福祉アドバイザーとして活動する 小林 喜美子さん 茅ヶ崎市在住 61歳
「天職」の魅力 次世代に
○…5月12日は看護の日と定められ、近代看護の創始者ナイチンゲールの誕生日でもある。自身も40年間看護、介護の道を渡り歩いてきたエキスパートの一人。昨年には県看護賞も受賞。今年2月に介護老人保健施設湘南わかば苑(藤沢市)を辞してからは、その経験を後世に伝えようと福祉アドバイザーとして講習会などを行っている。
○…高校時代に従兄弟がスモン病になり、叔母が大変そうにしている様子を目の当たりにして、看護の道を歩みだした。患者が元気になって帰っていく姿に喜びを感じ、看護師という仕事を「天職」と思えるまでになった。だが、体力的にもハードな現場で夜勤もある。22歳で結婚し、25歳、29歳の時に子どもも出産した。「昔は産前産後6週間しか休まなかったんですよ」。仕事はもちろん、家事も育児も満遍なくこなした。だが、「全く苦痛に感じなかった。それが当たり前だと思ってたんですよ。家族をはじめ、周りの友人知人の協力があってこそですけどね」。その柔らかな表情からは過酷な仕事に携わってきたという事実は影をひそめる。
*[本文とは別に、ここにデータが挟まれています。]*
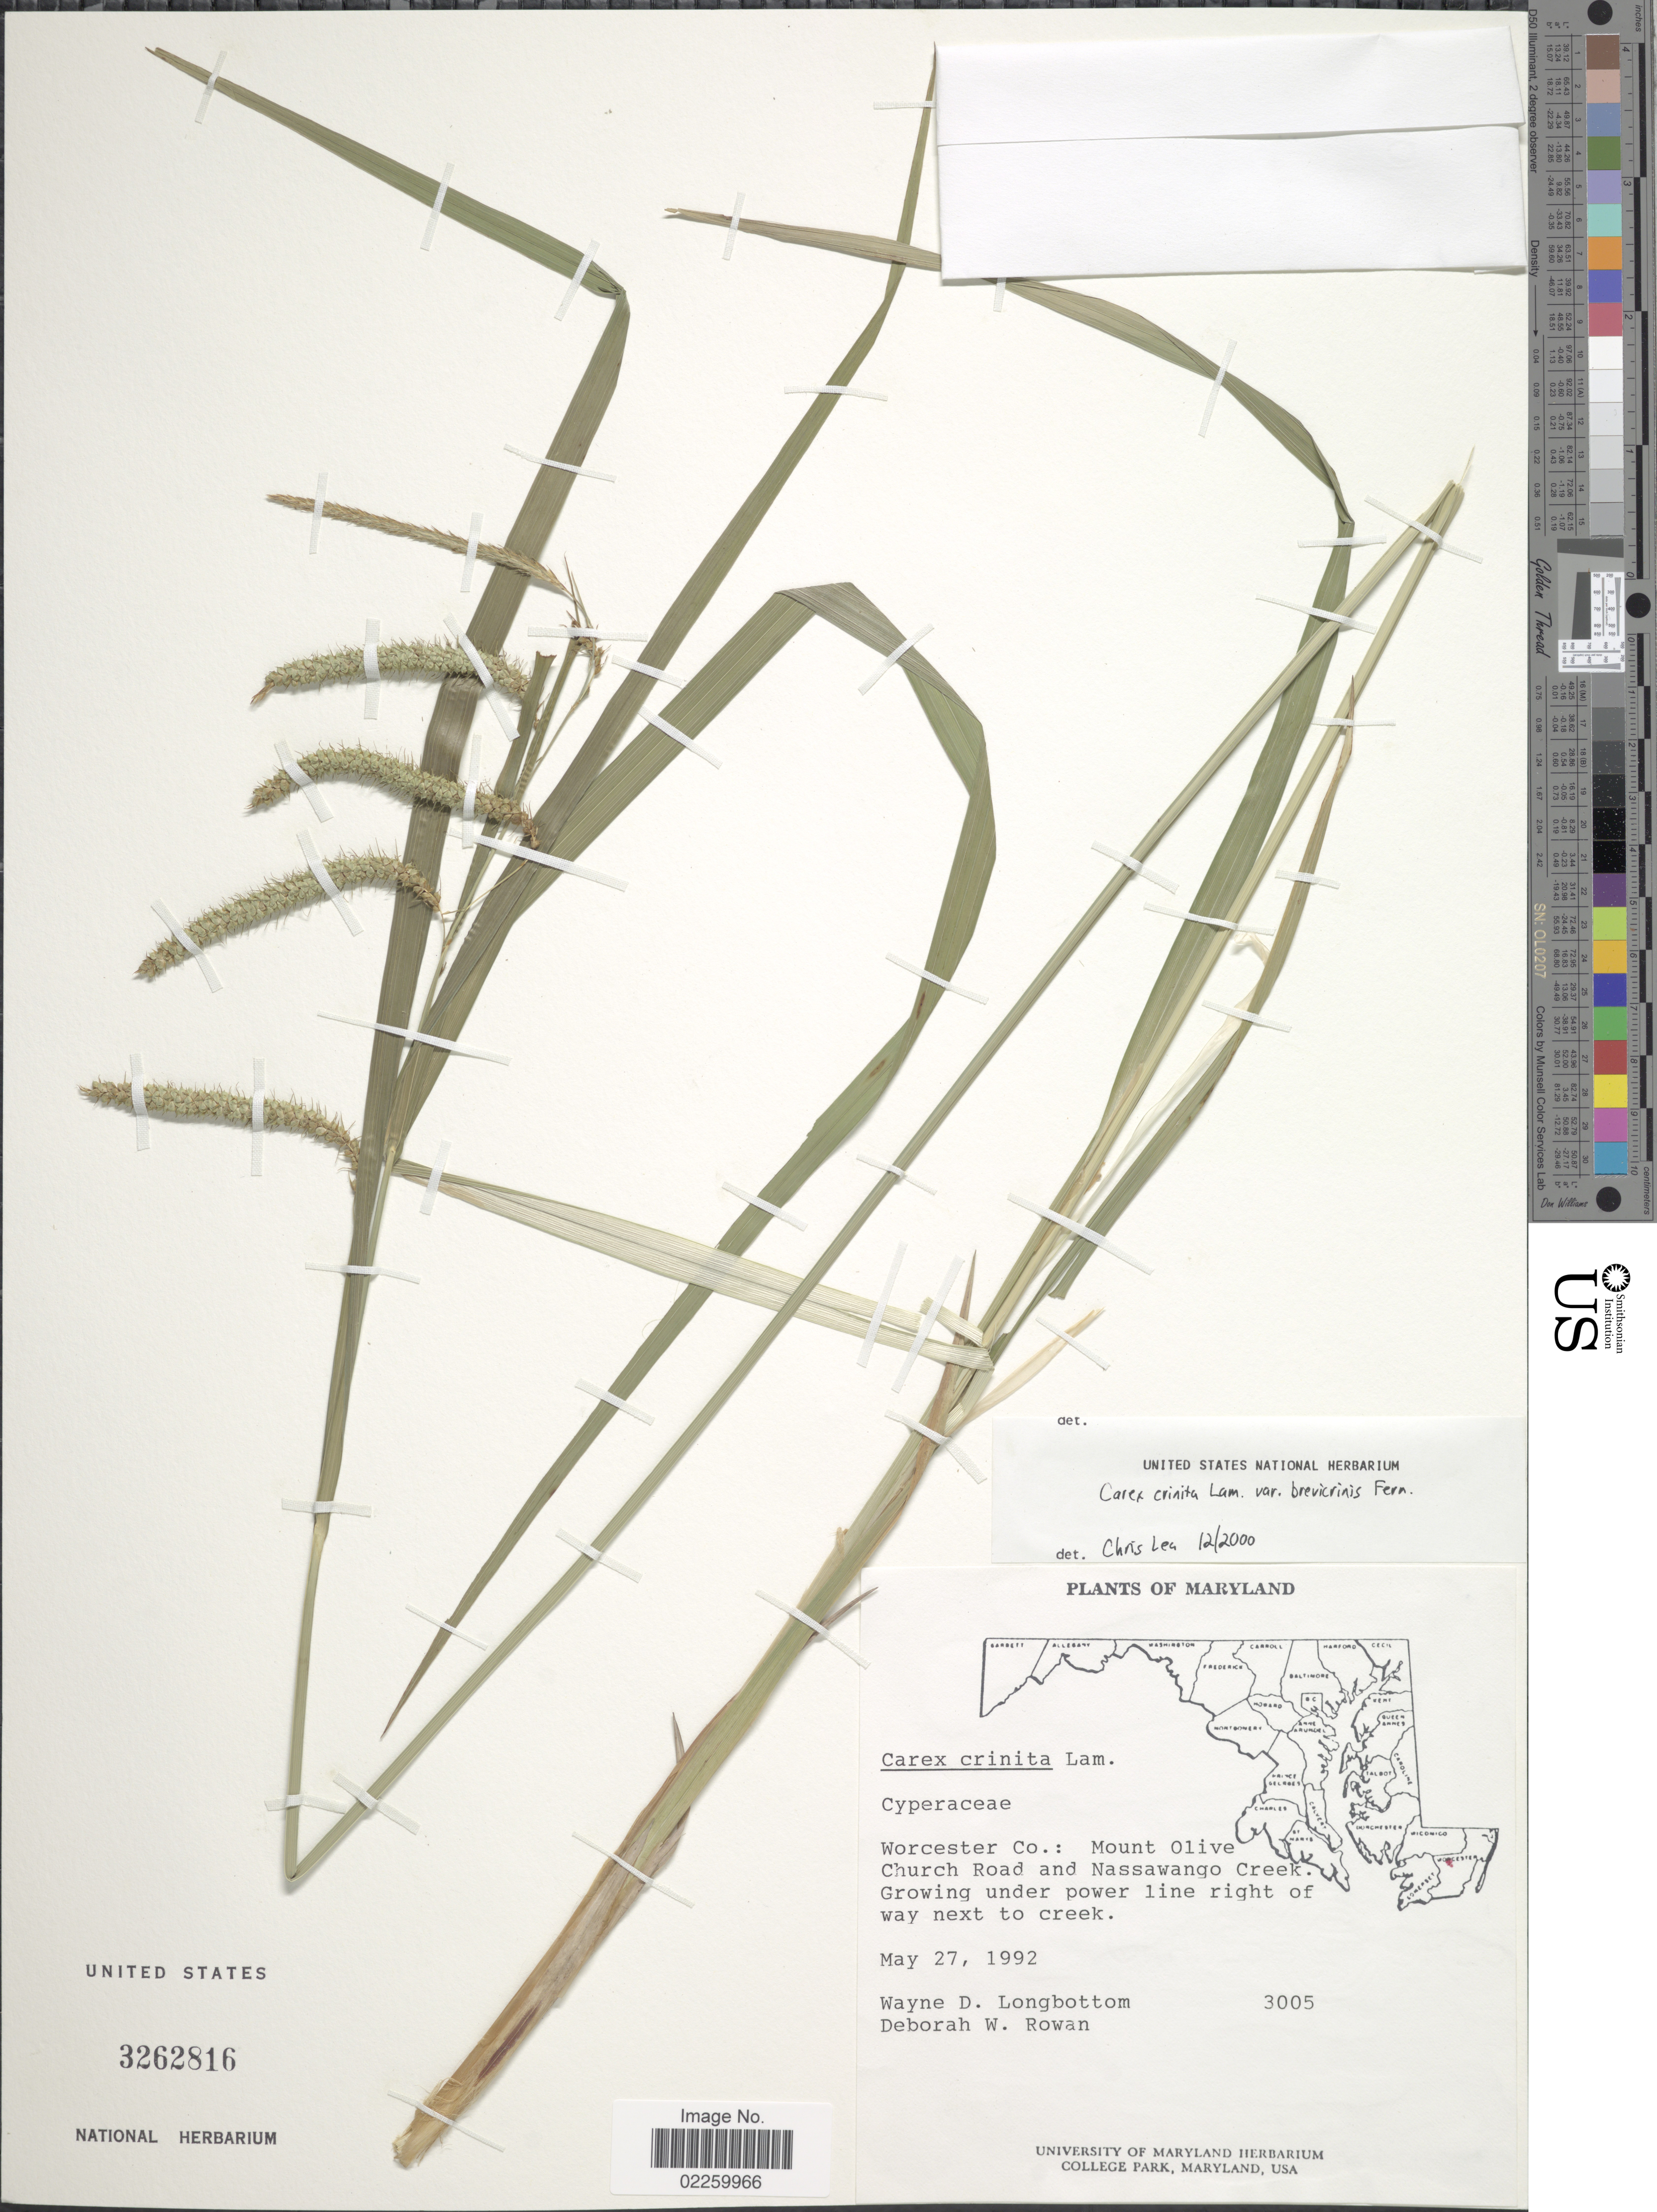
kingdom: Plantae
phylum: Tracheophyta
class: Liliopsida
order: Poales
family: Cyperaceae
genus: Carex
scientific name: Carex crinita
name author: Lam.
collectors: W. D. Longbottom & D. Rowan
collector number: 3005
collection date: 1992-05-27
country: United States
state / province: Maryland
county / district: Worcester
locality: Worcester Co.: Mount Olive Church Road and Nassawango Creek, Growing under power line right of way next to creek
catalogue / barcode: US 3262816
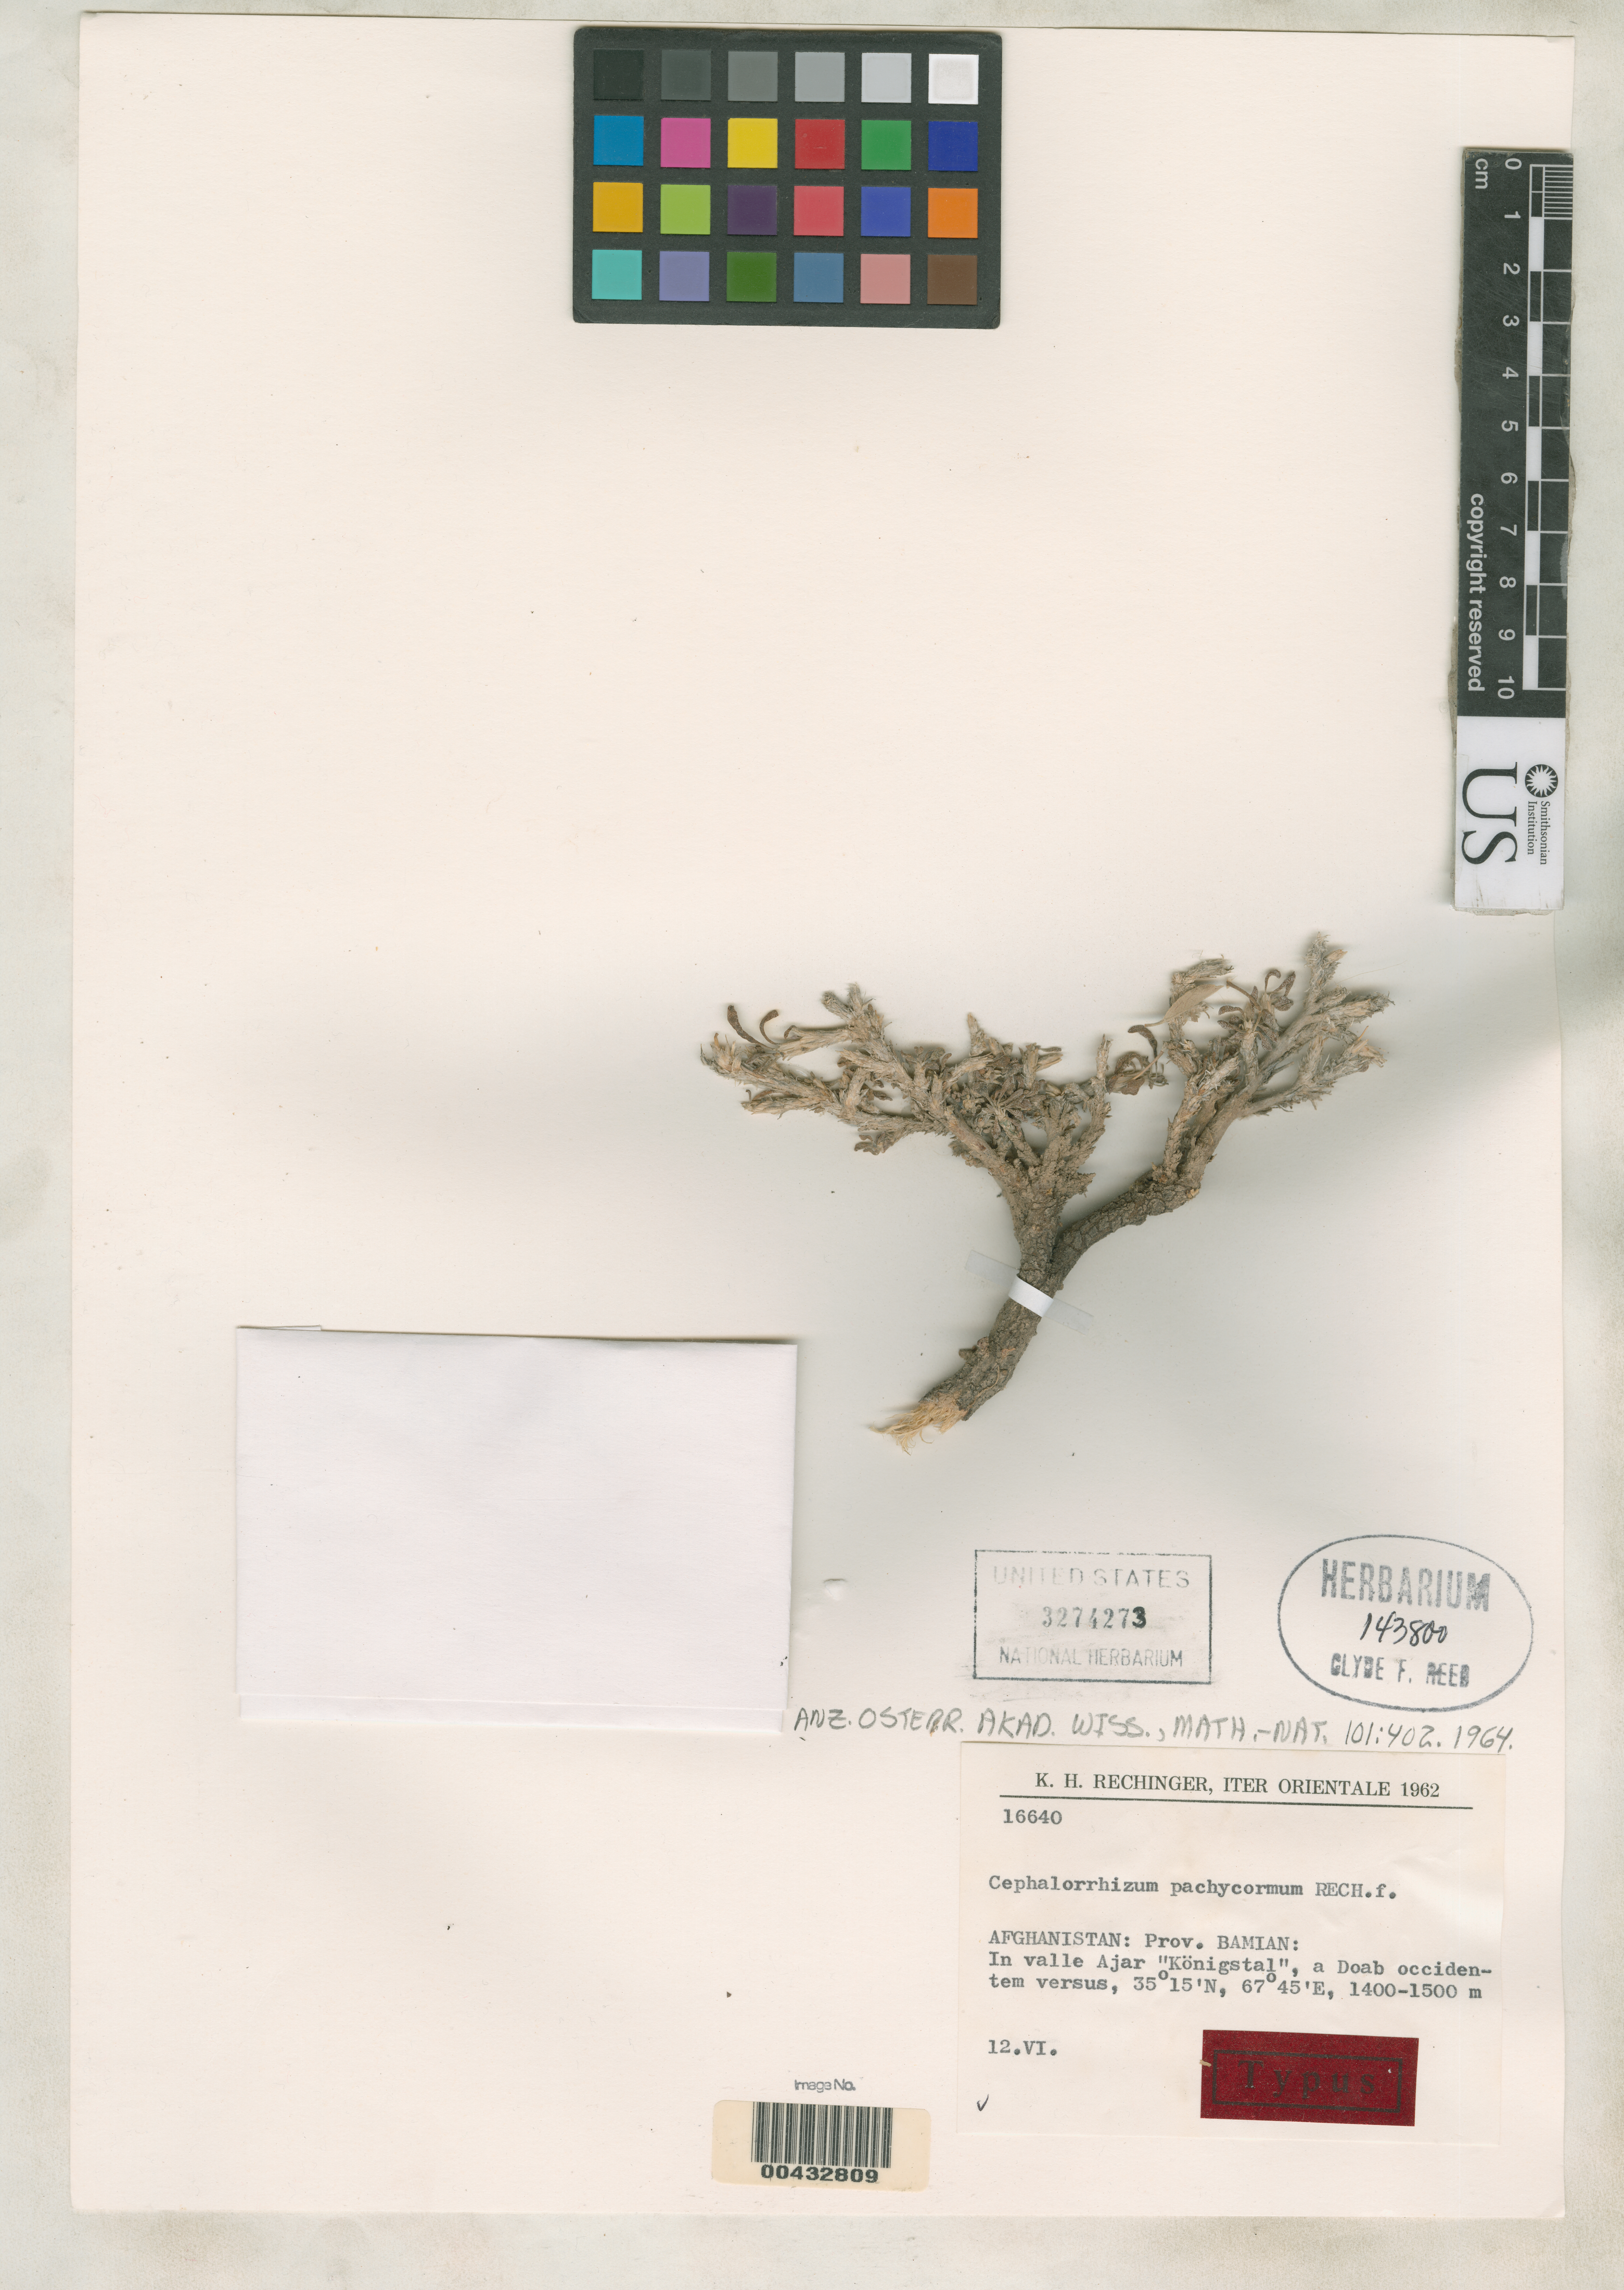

あくまでも自然体を貫き通してきた。
○…現役時代は休みでも呼び出されることがあり、毎日仕事のことを忘れることはできなかった。「連続ドラマも観なかったですね」。その分、今はキルト作りの教室に通い、お菓子作りや旅行、ゴルフと人生を満喫している。「(現場を離れ)今改めて家事の大変さを実感してるんです」と笑う。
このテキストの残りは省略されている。